- Born: November 15, 1971 (age 53)
- Occupation: Georgian photographer

= Mamuka Kikalishvili =

Georgian photographer

Mamuka Kikalishvili (born November 15, 1971) is a Georgian fashion photographer.
His works has been featured in magazines such as L'Officiel (Az), Harper's Bazaar (Ru), Boutique (Az), Nargis (Az), etc.
Since August 2013 he became head photographer of L'Officiel (Az).

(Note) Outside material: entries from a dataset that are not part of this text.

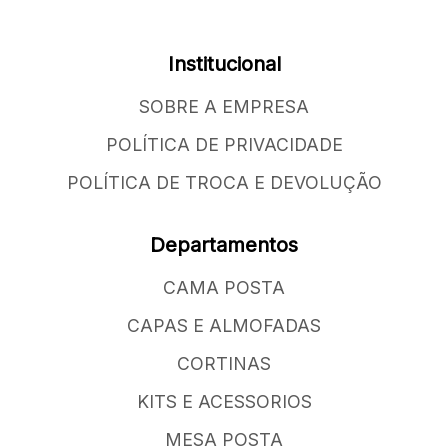
Institucional
SOBRE A EMPRESA
POLÍTICA DE PRIVACIDADE
POLÍTICA DE TROCA E DEVOLUÇÃO
Departamentos
CAMA POSTA
CAPAS E ALMOFADAS
CORTINAS
KITS E ACESSORIOS
MESA POSTA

He is also the owner of fashion house "Atelier Kikala". Mamuka Kikalishvili is represented by the VR Fashion Management.

== Early life ==

Kikalishvili was born on November 15, 1971, in Tbilisi.
Since his childhood, which he spent in Tbilisi, he was having fun in his basement lab, developing and printing photos from his first film camera, photography became his favorite hobby.
Kikalishvili studied on Faculty of Power Engineering and Telecommunications at Georgian Technical University. He graduated in 2000 and became the Doktor nauk of Engineering Sciences.

== Career ==

Kikalishvili has an invitations from a variety of well-known magazines: Photo Vogue Italia, L'Officiel (Az), Harper's Bazaar (Ru), etc. He filmed such celebrities as Milla Jovovich, Nina Ananiashvili etc.
He always dreamt about his own studio. He started readjusted his basement as studio. He went to Germany and purchased his first studio equipment. After visiting Germany, he opened a studio and named it under his nickname – Kikala Studio. He established Kikala Studio, in 2006. One year later it became the most successful studio in Caucasus region. After his first works (Virgin suicide, Les Fleurs Du Mal, Butoh Garden), not only photos were liked by people on the Internet and forums, but the clothes also. Then he came to conclusion, to found fashion house. In September 2012 he founded a fashion house – ”Atelier Kikala”.Creative director in Atelier Kikala is Lado Bokuchava.
Kikalishvili has become one of the photographers- contributors in Art+Commerce.

== Personal life ==

Mamuka Kikalishvili is married to Natalia Kikalishvili. They have, three children: daughter Nino Kikalishvili, son Lado Kikalishvili and daughter Kesaria Kikalishvili.